WHAT IS REQUIRED:
Starting at the first line, reproduce the listing below in full, exactly as given.
----
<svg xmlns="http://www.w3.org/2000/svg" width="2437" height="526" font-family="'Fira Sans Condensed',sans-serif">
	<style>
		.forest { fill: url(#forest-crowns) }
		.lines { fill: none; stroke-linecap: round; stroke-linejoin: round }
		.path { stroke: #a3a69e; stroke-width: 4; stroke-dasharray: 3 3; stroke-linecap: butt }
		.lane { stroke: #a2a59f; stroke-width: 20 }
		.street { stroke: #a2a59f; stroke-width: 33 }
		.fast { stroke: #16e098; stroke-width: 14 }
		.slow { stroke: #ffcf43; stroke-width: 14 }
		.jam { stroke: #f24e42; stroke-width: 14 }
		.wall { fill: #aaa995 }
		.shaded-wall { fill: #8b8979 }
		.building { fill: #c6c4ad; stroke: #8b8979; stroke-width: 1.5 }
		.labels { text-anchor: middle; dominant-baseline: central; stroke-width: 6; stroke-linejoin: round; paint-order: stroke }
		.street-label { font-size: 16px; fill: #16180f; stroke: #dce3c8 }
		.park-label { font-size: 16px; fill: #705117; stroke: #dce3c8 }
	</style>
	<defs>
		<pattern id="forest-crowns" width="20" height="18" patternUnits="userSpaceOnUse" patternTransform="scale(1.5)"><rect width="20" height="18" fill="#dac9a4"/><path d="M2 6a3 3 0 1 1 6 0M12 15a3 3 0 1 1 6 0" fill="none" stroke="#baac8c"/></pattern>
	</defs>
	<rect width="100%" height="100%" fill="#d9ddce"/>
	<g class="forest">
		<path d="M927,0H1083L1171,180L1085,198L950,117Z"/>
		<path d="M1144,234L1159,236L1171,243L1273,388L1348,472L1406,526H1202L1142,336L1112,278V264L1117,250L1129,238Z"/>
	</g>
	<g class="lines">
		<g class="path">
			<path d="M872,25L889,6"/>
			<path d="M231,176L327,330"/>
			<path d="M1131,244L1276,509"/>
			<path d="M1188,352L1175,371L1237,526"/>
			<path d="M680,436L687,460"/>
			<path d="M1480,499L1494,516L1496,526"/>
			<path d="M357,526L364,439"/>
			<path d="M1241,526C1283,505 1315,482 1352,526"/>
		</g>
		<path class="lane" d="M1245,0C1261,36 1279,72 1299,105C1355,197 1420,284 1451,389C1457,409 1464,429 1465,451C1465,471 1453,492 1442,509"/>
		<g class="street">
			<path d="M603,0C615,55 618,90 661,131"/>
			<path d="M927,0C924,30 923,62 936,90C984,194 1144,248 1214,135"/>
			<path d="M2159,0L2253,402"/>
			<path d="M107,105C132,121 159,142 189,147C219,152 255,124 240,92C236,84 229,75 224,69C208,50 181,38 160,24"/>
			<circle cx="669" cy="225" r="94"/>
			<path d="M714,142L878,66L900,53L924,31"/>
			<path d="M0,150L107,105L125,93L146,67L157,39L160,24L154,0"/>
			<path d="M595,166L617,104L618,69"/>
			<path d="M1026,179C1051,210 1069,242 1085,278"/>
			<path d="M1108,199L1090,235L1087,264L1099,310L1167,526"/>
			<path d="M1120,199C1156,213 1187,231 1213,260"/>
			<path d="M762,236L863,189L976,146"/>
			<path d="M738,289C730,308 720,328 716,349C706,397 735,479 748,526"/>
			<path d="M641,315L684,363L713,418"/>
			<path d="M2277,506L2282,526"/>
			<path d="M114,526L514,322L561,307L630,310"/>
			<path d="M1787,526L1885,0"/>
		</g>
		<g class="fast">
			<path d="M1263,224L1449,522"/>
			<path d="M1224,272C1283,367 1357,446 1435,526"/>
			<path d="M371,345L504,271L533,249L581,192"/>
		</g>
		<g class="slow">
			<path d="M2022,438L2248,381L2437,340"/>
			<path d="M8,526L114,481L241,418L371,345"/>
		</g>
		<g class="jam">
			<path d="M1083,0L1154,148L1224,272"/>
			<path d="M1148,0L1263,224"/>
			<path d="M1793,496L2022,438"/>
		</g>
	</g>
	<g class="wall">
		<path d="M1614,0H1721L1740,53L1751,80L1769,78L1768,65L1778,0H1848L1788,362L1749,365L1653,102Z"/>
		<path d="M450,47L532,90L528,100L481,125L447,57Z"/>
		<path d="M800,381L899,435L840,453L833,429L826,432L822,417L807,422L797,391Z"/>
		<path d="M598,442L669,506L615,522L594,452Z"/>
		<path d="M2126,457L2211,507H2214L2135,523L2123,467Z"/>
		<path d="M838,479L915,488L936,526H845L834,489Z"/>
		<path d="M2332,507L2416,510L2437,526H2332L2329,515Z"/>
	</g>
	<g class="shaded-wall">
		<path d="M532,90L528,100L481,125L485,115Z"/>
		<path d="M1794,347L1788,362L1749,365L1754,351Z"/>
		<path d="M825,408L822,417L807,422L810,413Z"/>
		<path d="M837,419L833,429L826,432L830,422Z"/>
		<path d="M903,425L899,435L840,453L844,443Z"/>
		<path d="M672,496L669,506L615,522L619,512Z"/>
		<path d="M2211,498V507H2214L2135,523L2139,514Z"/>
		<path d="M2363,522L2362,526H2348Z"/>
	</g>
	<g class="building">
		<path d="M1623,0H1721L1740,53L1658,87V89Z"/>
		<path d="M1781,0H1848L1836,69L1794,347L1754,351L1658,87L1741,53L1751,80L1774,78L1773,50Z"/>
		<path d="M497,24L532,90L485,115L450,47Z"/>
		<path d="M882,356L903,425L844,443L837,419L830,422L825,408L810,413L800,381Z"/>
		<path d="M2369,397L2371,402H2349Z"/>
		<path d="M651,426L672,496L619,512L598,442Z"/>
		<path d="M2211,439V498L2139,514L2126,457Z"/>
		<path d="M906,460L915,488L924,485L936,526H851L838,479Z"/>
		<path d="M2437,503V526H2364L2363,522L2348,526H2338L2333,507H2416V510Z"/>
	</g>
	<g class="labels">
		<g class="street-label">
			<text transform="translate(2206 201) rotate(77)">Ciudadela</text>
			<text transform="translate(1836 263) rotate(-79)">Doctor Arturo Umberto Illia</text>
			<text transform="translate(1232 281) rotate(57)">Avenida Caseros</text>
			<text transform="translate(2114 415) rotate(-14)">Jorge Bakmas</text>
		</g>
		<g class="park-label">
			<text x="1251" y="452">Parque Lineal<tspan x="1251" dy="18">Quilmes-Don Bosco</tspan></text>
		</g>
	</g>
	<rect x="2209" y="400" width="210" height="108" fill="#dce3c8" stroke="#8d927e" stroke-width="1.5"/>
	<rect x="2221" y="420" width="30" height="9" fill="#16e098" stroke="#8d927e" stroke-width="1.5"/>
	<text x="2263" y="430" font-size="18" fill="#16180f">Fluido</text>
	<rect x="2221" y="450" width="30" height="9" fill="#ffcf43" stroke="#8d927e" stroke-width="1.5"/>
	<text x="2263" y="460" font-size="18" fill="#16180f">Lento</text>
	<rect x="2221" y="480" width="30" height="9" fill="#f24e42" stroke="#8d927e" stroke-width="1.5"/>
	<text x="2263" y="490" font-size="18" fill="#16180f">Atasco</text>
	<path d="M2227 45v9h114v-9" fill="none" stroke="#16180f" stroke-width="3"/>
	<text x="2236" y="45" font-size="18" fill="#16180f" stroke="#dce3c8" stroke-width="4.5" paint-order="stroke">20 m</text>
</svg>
----
SOLUTION FOR THIS TASK:
<svg xmlns="http://www.w3.org/2000/svg" width="2437" height="526" font-family="'Fira Sans Condensed',sans-serif">
	<style>
		.forest { fill: url(#forest-crowns) }
		.lines { fill: none; stroke-linecap: round; stroke-linejoin: round }
		.path { stroke: #a3a69e; stroke-width: 4; stroke-dasharray: 3 3; stroke-linecap: butt }
		.lane { stroke: #a2a59f; stroke-width: 20 }
		.street { stroke: #a2a59f; stroke-width: 33 }
		.fast { stroke: #16e098; stroke-width: 14 }
		.slow { stroke: #ffcf43; stroke-width: 14 }
		.jam { stroke: #f24e42; stroke-width: 14 }
		.wall { fill: #aaa995 }
		.shaded-wall { fill: #8b8979 }
		.building { fill: #c6c4ad; stroke: #8b8979; stroke-width: 1.5 }
		.labels { text-anchor: middle; dominant-baseline: central; stroke-width: 6; stroke-linejoin: round; paint-order: stroke }
		.street-label { font-size: 16px; fill: #16180f; stroke: #dce3c8 }
		.park-label { font-size: 16px; fill: #705117; stroke: #dce3c8 }
	</style>
	<defs>
		<pattern id="forest-crowns" width="20" height="18" patternUnits="userSpaceOnUse" patternTransform="scale(1.5)"><rect width="20" height="18" fill="#dac9a4"/><path d="M2 6a3 3 0 1 1 6 0M12 15a3 3 0 1 1 6 0" fill="none" stroke="#baac8c"/></pattern>
	</defs>
	<rect width="100%" height="100%" fill="#d9ddce"/>
	<g class="forest">
		<path d="M927,0H1083L1171,180L1085,198L950,117Z"/>
		<path d="M1144,234L1159,236L1171,243L1273,388L1348,472L1406,526H1202L1142,336L1112,278V264L1117,250L1129,238Z"/>
	</g>
	<g class="lines">
		<g class="path">
			<path d="M872,25L889,6"/>
			<path d="M231,176L327,330"/>
			<path d="M1131,244L1276,509"/>
			<path d="M1188,352L1175,371L1237,526"/>
			<path d="M680,436L687,460"/>
			<path d="M1480,499L1494,516L1496,526"/>
			<path d="M357,526L364,439"/>
			<path d="M1241,526C1283,505 1315,482 1352,526"/>
		</g>
		<path class="lane" d="M1245,0C1261,36 1279,72 1299,105C1355,197 1420,284 1451,389C1457,409 1464,429 1465,451C1465,471 1453,492 1442,509"/>
		<g class="street">
			<path d="M603,0C615,55 618,90 661,131"/>
			<path d="M927,0C924,30 923,62 936,90C984,194 1144,248 1214,135"/>
			<path d="M2159,0L2253,402"/>
			<path d="M107,105C132,121 159,142 189,147C219,152 255,124 240,92C236,84 229,75 224,69C208,50 181,38 160,24"/>
			<circle cx="669" cy="225" r="94"/>
			<path d="M714,142L878,66L900,53L924,31"/>
			<path d="M0,150L107,105L125,93L146,67L157,39L160,24L154,0"/>
			<path d="M595,166L617,104L618,69"/>
			<path d="M1026,179C1051,210 1069,242 1085,278"/>
			<path d="M1108,199L1090,235L1087,264L1099,310L1167,526"/>
			<path d="M1120,199C1156,213 1187,231 1213,260"/>
			<path d="M762,236L863,189L976,146"/>
			<path d="M738,289C730,308 720,328 716,349C706,397 735,479 748,526"/>
			<path d="M641,315L684,363L713,418"/>
			<path d="M2277,506L2282,526"/>
			<path d="M114,526L514,322L561,307L630,310"/>
			<path d="M1787,526L1885,0"/>
		</g>
		<g class="fast">
			<path d="M1263,224L1449,522"/>
			<path d="M1224,272C1283,367 1357,446 1435,526"/>
			<path d="M371,345L504,271L533,249L581,192"/>
		</g>
		<g class="slow">
			<path d="M2022,438L2248,381L2437,340"/>
			<path d="M8,526L114,481L241,418L371,345"/>
		</g>
		<g class="jam">
			<path d="M1083,0L1154,148L1224,272"/>
			<path d="M1148,0L1263,224"/>
			<path d="M1793,496L2022,438"/>
		</g>
	</g>
	<g class="wall">
		<path d="M1614,0H1721L1740,53L1751,80L1769,78L1768,65L1778,0H1848L1788,362L1749,365L1653,102Z"/>
		<path d="M450,47L532,90L528,100L481,125L447,57Z"/>
		<path d="M800,381L899,435L840,453L833,429L826,432L822,417L807,422L797,391Z"/>
		<path d="M598,442L669,506L615,522L594,452Z"/>
		<path d="M2126,457L2211,507H2214L2135,523L2123,467Z"/>
		<path d="M838,479L915,488L936,526H845L834,489Z"/>
		<path d="M2332,507L2416,510L2437,526H2332L2329,515Z"/>
	</g>
	<g class="shaded-wall">
		<path d="M532,90L528,100L481,125L485,115Z"/>
		<path d="M1794,347L1788,362L1749,365L1754,351Z"/>
		<path d="M825,408L822,417L807,422L810,413Z"/>
		<path d="M837,419L833,429L826,432L830,422Z"/>
		<path d="M903,425L899,435L840,453L844,443Z"/>
		<path d="M672,496L669,506L615,522L619,512Z"/>
		<path d="M2211,498V507H2214L2135,523L2139,514Z"/>
		<path d="M2363,522L2362,526H2348Z"/>
	</g>
	<g class="building">
		<path d="M1623,0H1721L1740,53L1658,87V89Z"/>
		<path d="M1781,0H1848L1836,69L1794,347L1754,351L1658,87L1741,53L1751,80L1774,78L1773,50Z"/>
		<path d="M497,24L532,90L485,115L450,47Z"/>
		<path d="M882,356L903,425L844,443L837,419L830,422L825,408L810,413L800,381Z"/>
		<path d="M2369,397L2371,402H2349Z"/>
		<path d="M651,426L672,496L619,512L598,442Z"/>
		<path d="M2211,439V498L2139,514L2126,457Z"/>
		<path d="M906,460L915,488L924,485L936,526H851L838,479Z"/>
		<path d="M2437,503V526H2364L2363,522L2348,526H2338L2333,507H2416V510Z"/>
	</g>
	<g class="labels">
		<g class="street-label">
			<text transform="translate(2206 201) rotate(77)">Ciudadela</text>
			<text transform="translate(1836 263) rotate(-79)">Doctor Arturo Umberto Illia</text>
			<text transform="translate(1232 281) rotate(57)">Avenida Caseros</text>
			<text transform="translate(2114 415) rotate(-14)">Jorge Bakmas</text>
		</g>
		<g class="park-label">
			<text x="1251" y="452">Parque Lineal<tspan x="1251" dy="18">Quilmes-Don Bosco</tspan></text>
		</g>
	</g>
	<rect x="2209" y="400" width="210" height="108" fill="#dce3c8" stroke="#8d927e" stroke-width="1.5"/>
	<rect x="2221" y="420" width="30" height="9" fill="#16e098" stroke="#8d927e" stroke-width="1.5"/>
	<text x="2263" y="430" font-size="18" fill="#16180f">Fluido</text>
	<rect x="2221" y="450" width="30" height="9" fill="#ffcf43" stroke="#8d927e" stroke-width="1.5"/>
	<text x="2263" y="460" font-size="18" fill="#16180f">Lento</text>
	<rect x="2221" y="480" width="30" height="9" fill="#f24e42" stroke="#8d927e" stroke-width="1.5"/>
	<text x="2263" y="490" font-size="18" fill="#16180f">Atasco</text>
	<path d="M2227 45v9h114v-9" fill="none" stroke="#16180f" stroke-width="3"/>
	<text x="2236" y="45" font-size="18" fill="#16180f" stroke="#dce3c8" stroke-width="4.5" paint-order="stroke">20 m</text>
</svg>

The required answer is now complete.